*** Text under study ***

Risk factors for normally localised CSS include increasing age, male gender, disc degeneration, loss of vertebral height due to ageing (with trauma or osteoporosis), posterior longitudinal ligament calcification and the presence of a congenital anomaly (Congenital CSC, Klippel-Feil Syndrome)(9,10). Upper distance (C1-C2) cervical region involvement is typically seen in association with the presence of systemic connective tissue diseases such as rheumatoid arthritis. Spinal canal diameter is narrowed and myelopathic complaints develop following extension of the pannus formation, which occurs after recurrent acute synovitis attacks, from around the dens into the spinal canal(11). In post-mortem examinations conducted on these patients, the upper cervical region was involved at a rate of 59-80% and it was found that the cause of death was spinal cord compression in seven (63.6%) of 11 cases(12).

*** End of Text under study ***
*** Records supplied ***

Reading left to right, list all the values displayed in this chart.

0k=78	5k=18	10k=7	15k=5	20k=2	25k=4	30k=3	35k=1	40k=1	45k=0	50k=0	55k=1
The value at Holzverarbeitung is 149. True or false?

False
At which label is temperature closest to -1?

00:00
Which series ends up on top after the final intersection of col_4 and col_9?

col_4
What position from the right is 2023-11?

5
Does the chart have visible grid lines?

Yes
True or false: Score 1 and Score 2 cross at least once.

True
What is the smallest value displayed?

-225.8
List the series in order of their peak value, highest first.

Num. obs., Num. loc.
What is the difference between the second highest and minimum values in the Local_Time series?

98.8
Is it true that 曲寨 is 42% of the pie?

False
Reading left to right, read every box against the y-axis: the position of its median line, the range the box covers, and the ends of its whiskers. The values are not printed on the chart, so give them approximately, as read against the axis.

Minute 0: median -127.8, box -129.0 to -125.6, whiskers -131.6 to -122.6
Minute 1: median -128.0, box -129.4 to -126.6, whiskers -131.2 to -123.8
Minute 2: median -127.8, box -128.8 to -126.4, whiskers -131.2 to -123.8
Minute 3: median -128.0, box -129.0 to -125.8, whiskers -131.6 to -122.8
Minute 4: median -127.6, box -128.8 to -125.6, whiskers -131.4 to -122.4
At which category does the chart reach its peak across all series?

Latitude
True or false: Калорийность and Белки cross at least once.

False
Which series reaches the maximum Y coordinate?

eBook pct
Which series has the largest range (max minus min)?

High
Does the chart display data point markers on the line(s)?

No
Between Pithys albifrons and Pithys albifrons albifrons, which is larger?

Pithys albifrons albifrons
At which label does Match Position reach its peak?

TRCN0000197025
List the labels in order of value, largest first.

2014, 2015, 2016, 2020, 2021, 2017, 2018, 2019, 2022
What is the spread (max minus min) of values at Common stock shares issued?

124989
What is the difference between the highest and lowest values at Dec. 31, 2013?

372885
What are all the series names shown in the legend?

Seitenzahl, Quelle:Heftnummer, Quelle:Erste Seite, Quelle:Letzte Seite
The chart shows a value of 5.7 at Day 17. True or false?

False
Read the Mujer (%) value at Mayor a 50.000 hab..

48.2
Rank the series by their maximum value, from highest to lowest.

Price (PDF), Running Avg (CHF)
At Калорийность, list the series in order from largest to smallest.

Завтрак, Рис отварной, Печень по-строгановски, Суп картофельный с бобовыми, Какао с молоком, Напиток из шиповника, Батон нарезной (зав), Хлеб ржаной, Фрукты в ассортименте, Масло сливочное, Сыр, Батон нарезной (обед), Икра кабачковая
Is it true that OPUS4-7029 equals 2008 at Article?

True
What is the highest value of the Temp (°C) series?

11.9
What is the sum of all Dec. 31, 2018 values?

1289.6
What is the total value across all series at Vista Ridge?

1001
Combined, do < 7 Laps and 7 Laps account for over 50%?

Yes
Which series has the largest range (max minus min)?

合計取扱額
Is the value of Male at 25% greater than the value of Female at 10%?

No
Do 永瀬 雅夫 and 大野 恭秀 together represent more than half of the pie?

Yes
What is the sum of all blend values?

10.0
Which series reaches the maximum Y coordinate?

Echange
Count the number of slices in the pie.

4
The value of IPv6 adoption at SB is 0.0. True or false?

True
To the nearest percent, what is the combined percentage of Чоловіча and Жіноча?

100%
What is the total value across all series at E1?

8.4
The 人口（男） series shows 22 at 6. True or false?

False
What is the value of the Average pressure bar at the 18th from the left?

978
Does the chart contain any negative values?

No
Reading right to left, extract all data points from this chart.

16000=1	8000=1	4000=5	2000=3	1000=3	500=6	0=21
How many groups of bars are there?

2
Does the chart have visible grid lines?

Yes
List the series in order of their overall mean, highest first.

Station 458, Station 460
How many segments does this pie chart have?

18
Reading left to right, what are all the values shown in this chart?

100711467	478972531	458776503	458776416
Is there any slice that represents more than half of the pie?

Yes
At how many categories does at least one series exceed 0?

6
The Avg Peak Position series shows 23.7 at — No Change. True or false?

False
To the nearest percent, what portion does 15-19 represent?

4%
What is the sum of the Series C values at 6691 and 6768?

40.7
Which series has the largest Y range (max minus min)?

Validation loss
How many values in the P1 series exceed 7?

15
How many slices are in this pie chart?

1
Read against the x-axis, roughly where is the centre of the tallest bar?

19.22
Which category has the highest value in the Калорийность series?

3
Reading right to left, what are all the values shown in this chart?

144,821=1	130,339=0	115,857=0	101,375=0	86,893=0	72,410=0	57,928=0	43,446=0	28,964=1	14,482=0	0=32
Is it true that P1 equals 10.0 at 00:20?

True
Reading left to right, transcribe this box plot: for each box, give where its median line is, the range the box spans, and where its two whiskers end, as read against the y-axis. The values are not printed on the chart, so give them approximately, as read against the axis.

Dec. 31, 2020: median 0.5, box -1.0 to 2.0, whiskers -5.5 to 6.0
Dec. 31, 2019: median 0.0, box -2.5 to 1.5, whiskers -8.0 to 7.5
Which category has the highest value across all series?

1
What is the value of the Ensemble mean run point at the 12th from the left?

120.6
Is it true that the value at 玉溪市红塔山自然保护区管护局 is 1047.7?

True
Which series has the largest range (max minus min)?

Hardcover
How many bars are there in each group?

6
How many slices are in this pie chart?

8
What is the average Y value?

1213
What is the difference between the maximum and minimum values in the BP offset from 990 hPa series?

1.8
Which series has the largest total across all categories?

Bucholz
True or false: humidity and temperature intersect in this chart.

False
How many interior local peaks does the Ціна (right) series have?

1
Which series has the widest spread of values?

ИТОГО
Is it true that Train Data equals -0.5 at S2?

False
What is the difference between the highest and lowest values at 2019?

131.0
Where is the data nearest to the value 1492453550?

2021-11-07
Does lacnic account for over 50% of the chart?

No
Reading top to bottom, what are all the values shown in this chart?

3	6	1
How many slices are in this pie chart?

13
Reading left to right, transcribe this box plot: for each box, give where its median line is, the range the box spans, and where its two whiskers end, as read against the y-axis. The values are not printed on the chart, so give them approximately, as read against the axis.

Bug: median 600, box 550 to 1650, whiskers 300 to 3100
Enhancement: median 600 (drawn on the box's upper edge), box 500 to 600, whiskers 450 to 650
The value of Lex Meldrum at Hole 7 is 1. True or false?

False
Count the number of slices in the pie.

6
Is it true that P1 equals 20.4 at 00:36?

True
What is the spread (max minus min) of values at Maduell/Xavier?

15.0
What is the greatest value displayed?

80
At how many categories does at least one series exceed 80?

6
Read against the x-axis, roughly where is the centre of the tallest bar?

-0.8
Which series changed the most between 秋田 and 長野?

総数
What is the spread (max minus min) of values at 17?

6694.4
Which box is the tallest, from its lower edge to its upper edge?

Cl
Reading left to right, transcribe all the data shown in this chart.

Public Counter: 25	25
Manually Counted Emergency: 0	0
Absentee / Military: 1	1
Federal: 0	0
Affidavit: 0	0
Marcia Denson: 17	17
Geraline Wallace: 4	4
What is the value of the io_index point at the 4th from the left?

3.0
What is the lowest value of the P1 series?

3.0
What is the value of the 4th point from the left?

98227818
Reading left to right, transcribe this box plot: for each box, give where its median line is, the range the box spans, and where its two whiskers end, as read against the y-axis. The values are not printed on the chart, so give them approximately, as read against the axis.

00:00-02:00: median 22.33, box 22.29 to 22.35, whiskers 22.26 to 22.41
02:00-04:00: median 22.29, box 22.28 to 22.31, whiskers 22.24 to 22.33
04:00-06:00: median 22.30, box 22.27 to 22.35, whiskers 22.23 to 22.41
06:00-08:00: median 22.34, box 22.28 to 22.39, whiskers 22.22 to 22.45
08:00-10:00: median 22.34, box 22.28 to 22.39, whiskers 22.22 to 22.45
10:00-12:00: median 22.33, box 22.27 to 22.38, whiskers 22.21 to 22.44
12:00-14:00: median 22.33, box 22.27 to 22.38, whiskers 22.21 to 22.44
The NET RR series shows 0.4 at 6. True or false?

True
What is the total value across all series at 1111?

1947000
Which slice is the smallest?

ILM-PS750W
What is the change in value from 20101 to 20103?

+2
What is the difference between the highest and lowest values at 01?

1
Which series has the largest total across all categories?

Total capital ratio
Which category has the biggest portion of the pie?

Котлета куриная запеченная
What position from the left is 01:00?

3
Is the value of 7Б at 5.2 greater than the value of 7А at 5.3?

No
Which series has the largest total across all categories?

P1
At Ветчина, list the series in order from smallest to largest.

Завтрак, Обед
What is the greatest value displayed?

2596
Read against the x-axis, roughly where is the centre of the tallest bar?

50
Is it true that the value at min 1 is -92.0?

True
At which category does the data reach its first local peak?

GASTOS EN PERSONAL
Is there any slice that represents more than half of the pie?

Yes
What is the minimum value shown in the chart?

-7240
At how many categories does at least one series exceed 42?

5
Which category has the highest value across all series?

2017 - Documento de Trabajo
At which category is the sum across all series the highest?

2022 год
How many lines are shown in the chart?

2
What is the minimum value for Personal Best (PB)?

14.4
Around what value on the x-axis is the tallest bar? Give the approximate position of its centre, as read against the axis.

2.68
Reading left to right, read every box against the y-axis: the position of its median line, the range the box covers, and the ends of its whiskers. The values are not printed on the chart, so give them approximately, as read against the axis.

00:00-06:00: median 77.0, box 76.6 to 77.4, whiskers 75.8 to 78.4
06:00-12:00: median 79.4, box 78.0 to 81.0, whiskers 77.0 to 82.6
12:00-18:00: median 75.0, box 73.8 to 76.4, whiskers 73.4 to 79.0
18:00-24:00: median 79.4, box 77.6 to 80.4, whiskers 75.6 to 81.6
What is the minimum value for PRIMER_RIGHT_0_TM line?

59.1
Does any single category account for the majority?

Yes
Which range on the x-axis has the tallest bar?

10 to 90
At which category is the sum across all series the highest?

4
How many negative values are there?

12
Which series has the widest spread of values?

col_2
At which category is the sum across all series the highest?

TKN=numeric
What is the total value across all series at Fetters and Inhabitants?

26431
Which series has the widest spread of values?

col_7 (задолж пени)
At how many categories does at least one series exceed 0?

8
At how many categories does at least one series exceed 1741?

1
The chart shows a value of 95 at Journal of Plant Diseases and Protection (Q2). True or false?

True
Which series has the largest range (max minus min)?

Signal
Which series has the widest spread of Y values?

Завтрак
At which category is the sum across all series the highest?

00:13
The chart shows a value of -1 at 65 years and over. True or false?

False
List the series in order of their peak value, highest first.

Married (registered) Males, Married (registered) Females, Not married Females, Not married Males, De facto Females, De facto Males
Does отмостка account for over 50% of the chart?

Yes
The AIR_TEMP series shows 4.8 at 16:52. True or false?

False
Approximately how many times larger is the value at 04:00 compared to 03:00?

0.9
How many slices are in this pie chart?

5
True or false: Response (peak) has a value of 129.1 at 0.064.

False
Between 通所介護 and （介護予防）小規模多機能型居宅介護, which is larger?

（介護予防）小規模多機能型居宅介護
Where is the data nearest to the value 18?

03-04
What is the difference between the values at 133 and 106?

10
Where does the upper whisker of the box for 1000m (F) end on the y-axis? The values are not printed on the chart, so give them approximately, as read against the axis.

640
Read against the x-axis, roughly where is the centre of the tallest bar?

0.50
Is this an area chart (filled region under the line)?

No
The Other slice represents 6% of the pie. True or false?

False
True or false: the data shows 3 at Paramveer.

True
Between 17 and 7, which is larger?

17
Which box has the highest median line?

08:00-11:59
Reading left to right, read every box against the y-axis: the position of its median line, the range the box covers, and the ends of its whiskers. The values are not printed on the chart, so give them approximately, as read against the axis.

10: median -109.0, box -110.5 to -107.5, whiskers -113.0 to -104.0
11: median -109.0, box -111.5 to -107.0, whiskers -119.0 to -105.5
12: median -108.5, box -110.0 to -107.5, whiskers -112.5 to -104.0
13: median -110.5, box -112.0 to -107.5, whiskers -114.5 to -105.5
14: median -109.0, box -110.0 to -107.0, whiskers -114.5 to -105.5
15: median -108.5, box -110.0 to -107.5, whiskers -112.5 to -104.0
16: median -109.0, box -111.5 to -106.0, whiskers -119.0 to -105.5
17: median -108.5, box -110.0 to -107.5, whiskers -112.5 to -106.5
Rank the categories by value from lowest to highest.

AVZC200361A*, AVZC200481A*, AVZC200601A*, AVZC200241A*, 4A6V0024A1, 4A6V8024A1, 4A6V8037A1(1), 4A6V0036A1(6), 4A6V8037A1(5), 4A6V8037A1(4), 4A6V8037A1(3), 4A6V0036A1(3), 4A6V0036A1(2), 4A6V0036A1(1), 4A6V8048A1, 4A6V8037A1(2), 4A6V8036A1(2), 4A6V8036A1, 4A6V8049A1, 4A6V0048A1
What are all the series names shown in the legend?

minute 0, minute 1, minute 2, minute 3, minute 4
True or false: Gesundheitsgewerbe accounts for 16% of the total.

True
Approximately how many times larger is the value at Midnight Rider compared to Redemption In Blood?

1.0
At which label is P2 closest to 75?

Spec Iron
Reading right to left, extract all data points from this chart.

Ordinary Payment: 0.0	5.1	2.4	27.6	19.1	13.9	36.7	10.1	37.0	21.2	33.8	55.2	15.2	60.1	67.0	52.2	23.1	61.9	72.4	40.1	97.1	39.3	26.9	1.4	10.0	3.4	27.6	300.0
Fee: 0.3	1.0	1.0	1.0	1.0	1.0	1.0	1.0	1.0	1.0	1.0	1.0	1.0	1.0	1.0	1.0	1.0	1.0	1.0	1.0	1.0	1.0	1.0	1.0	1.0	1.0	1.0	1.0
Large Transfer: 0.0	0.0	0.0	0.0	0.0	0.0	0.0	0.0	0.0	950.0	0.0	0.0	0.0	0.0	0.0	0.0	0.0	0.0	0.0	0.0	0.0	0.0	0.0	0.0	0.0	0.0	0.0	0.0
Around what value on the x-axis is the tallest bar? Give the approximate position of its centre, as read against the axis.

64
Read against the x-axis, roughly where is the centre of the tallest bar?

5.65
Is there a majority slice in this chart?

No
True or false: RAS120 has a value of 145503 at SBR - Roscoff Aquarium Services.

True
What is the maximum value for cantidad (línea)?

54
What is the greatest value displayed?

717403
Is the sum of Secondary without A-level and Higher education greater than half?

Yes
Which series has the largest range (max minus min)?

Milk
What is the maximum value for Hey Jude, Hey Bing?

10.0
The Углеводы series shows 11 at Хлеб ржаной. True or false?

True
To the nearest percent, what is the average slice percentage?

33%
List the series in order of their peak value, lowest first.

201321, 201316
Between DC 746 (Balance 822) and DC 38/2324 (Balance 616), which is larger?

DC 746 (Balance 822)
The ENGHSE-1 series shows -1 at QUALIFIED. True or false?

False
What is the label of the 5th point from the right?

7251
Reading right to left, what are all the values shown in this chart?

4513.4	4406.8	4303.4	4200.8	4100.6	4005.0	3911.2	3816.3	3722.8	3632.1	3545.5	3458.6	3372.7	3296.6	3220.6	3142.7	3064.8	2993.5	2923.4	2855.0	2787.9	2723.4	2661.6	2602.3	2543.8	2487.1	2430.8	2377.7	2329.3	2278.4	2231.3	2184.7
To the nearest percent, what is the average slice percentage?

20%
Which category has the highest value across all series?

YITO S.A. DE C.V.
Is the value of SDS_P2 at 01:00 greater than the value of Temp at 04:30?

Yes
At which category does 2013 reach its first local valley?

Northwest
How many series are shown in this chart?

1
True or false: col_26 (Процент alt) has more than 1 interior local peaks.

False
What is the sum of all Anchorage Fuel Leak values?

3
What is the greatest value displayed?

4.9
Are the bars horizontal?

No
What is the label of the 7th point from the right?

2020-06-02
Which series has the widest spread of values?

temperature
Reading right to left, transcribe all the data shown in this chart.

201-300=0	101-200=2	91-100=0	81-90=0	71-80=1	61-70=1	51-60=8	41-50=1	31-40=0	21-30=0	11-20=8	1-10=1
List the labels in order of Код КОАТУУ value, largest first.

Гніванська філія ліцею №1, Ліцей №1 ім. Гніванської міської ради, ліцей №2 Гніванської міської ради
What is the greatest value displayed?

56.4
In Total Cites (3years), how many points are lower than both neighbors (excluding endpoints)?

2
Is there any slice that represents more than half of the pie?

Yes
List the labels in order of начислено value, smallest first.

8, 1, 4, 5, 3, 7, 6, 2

*** End of Records supplied ***

◆ Tasks to carry out:
• A. Answer these questions from the passage on spinal canal narrowing:
(i) Calcification of which ligament is listed as a risk factor?
(ii) With what kind of disease is upper cervical (C1-C2) involvement typically seen?
(iii) In how many of the 11 post-mortem cases was spinal cord compression found to be the cause of death?
• B. Pick up the passage on spinal canal narrowing after its last sentence and continue writing it.

◆ Answers for each item:
• A.
(i) The posterior longitudinal ligament.
(ii) Systemic connective tissue diseases, such as rheumatoid arthritis.
(iii) Seven (63.6%).

• B.
We performed a literature search in the PubMed Database for “C1 Stenosis” and also cross-referenced articles. There are some predisposing factors of C1 spinal stenosis and Table 1 outlines the literature review of CSS diagnosed in the upper segment (C1). Isolated pure atlas hypoplasia is rare, while fissures and segmentation defects are relatively common. Arch anomalies of the atlas rarely causes compression, since they usually increase the canal space. Another anomaly that may be associated with hypoplasia and canal stenosis is an ossified transverse ligament, leading to chronic and progressive myelopathy. Some syndromic diseases that may be associated with hypoplasia of the atlas include Down syndrome, Turner syndrome, Morquio disease, ankylosing spondylitis, achondroplasia, gonadal dysgenesis and congenital spondyloepiphyseal dysplasia. A congenital malformation presents with clinical symptoms relatively later in life (as opposed to at birth or during childhood). Symptoms generally indicate superimposed age-related degenerative changes, such as ligamentum flavum buckling, pannus behind the dens or synovial cyst formation. Due to this reason and depending on the degree of congenital stenosis, the age of presentation of C1 stenosis may vary from small children to older adults.

When the predisposing risk factors for CSS were examined, there were no significant findings except for male gender and advanced age in the cases discussed. There was no congenital narrow canal or connective tissue disease.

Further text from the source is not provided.